Bookkeeping is a routine of recording every financial transaction in your business. You need to identify revenue and expenses, record them into books, keep books up-to-date, maintain compliance, and others. Maintaining these records must follow certain principles. Experlu – an online platform for hiring bookkeepers and financials auditors is sharing bookkeeping principles in the latter part of the article.
A new entrepreneur or an owner of a fast-growing business may find it challenging to record their daily transactions after fulfilling administrative tasks. You can hire bookkeepers to help you do these accounting tasks and provide the necessary support to other finance and accounting professionals in your company.
What are the roles and responsibilities of a bookkeeper?
The primary purpose of hiring a bookkeeper is to maintain financial records, prepare tax returns, and analyse the company’s financial health. Some of the bookkeeper’s duties are:
● Recording Financial transactions
● Processing sales invoices, receipts and payments
● Preparing tax and VAT returns
● Managing income statements and balance sheets
● Update and maintain general ledger
● Reconcile entries into accounting systems.

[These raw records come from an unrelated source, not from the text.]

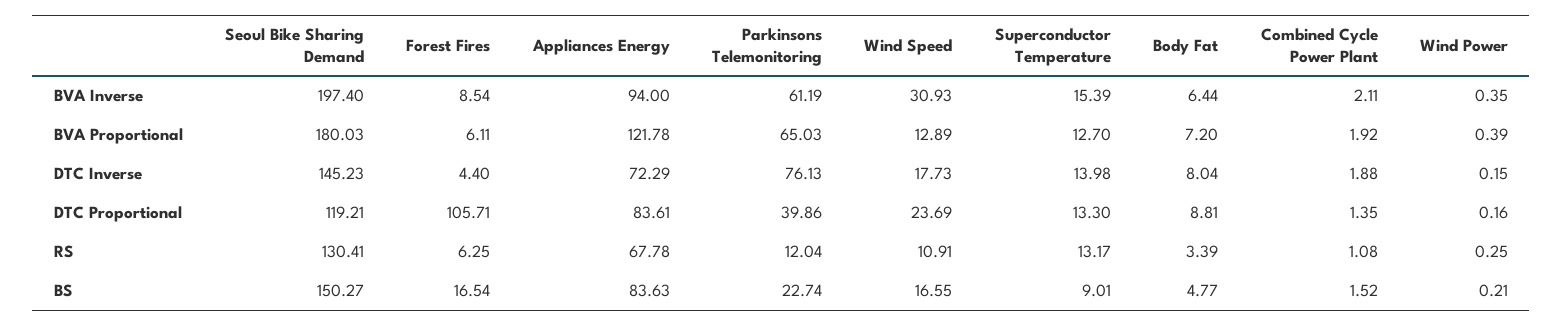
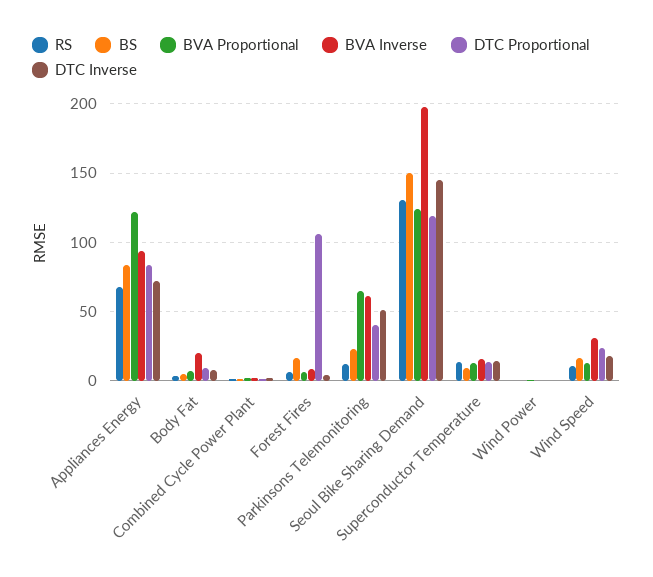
  {
    "BVA Inverse": {
      "Seoul Bike Sharing Demand": 197.4,
      "Forest Fires": 8.54,
      "Appliances Energy": 94,
      "Parkinsons Telemonitoring": 61.19,
      "Wind Speed": 30.93,
      "Superconductor Temperature": 15.39,
-     "Body Fat": 6.44,
+     "Body Fat": 20,
      "Combined Cycle Power Plant": 2.11,
      "Wind Power": 0.35
    },
    "BVA Proportional": {
-     "Seoul Bike Sharing Demand": 180.03,
+     "Seoul Bike Sharing Demand": 125,
      "Forest Fires": 6.11,
      "Appliances Energy": 121.78,
      "Parkinsons Telemonitoring": 65.03,
      "Wind Speed": 12.89,
      "Superconductor Temperature": 12.7,
      "Body Fat": 7.2,
      "Combined Cycle Power Plant": 1.92,
      "Wind Power": 0.39
    },
    "DTC Inverse": {
      "Seoul Bike Sharing Demand": 145.23,
      "Forest Fires": 4.4,
      "Appliances Energy": 72.29,
-     "Parkinsons Telemonitoring": 76.13,
+     "Parkinsons Telemonitoring": 50,
      "Wind Speed": 17.73,
      "Superconductor Temperature": 13.98,
      "Body Fat": 8.04,
      "Combined Cycle Power Plant": 1.88,
      "Wind Power": 0.15
    },
    "DTC Proportional": {
      "Seoul Bike Sharing Demand": 119.21,
      "Forest Fires": 105.71,
      "Appliances Energy": 83.61,
      "Parkinsons Telemonitoring": 39.86,
      "Wind Speed": 23.69,
      "Superconductor Temperature": 13.3,
      "Body Fat": 8.81,
      "Combined Cycle Power Plant": 1.35,
      "Wind Power": 0.16
    },
    "RS": {
      "Seoul Bike Sharing Demand": 130.41,
      "Forest Fires": 6.25,
      "Appliances Energy": 67.78,
      "Parkinsons Telemonitoring": 12.04,
      "Wind Speed": 10.91,
      "Superconductor Temperature": 13.17,
      "Body Fat": 3.39,
      "Combined Cycle Power Plant": 1.08,
      "Wind Power": 0.25
    },
    "BS": {
      "Seoul Bike Sharing Demand": 150.27,
      "Forest Fires": 16.54,
      "Appliances Energy": 83.63,
      "Parkinsons Telemonitoring": 22.74,
      "Wind Speed": 16.55,
      "Superconductor Temperature": 9.01,
      "Body Fat": 4.77,
      "Combined Cycle Power Plant": 1.52,
      "Wind Power": 0.21
    }
  }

● Preparing information for accountants, auditors and financial managers.
● Ensuring the company’s operation and financial activities comply with federal, state and local requirements.
If you are a startup business owner and are not willing to spend money on hiring an in-house bookkeeper, you can outsource the task to accounting firms. At 123Financials, you get exposure to a team of professionals who will help you deal with bookkeeping tasks and other accounting duties.
Principles of Bookkeeping
The primary principle of bookkeeping is to record the daily financial transactions and information. Here are a few different principles of bookkeeping that an individual needs to consider while recording these transactions:
Revenue Recognition Principle
According to the revenue recognition principle, a bookkeeper understands when they can record a transaction as revenue in the books.
If you follow the accrual basis of accounting, bookkeepers record a transaction as revenue when the owner earns it on selling goods and services, not necessarily when they receive the money. However, we recognise revenue for the cost basis of accounting after receiving the cash.
Full Disclosure Principle
The bookkeeper must complete all information on the financial statements and avoid misleading information on the sheet. Though auditors and financial advisors don’t like the full disclosure principle, it is good to present every document to avoid judgmental comments from financial examiners.
For example, you can mention the reason for the change of a specific accounting principle in the organisation, the reason for any non-monetary transactions, etc.
Monetary Unit Principle
Money is a unit of measurement. According to the monetary unit principle, the non-quantifiable items must be excluded from the financial reports. That means we need to record every financial transaction in terms of monetary units like a specific currency, and we cannot use a currency to measure a non-quantifiable item.
A few of the non-quantifiable items are employee skill level, management expertise, the time loss due to damages, customer service quality, etc.
Time Period Principle
According to the time period principle, businesses must record their financial statements at a specific time: monthly, quarterly, semi-annually, annually, or any time interval that the company prefers. This principle has particular characteristics in both cash accounting and accrual accounting.
Bookkeepers need to assign all the expenses and revenues of a company to specific accounting time periods.
Expense Recognition Principle
According to the expense recognition principle, a bookkeeper must recognise expenses in the same period as their related revenue generation. The principal is an integral part of the accrual accounting system where you recognise revenue when earned and expense when spent, irrespective of any money changing hands.
With this principle, if there is a period of time when a bookkeeper recognises revenue for selling products or services, they will also recognise the cost of those things.
You must record all business accounting data accurately and free of personal opinions.
Maintaining your bookkeeping tasks by following all the bookkeeping principles can be challenging for entrepreneurs. However, a professional having experience working in your industry, knowledge and skills can help you complete bookkeeping activities accurately.
The bookkeeper’s tasks are at the base of accounting activities which means a mistake in recording a transaction may result in financial statement errors and further lead to audits or legal issues. Therefore, consider the following principles in the article to conduct your bookkeeping tasks.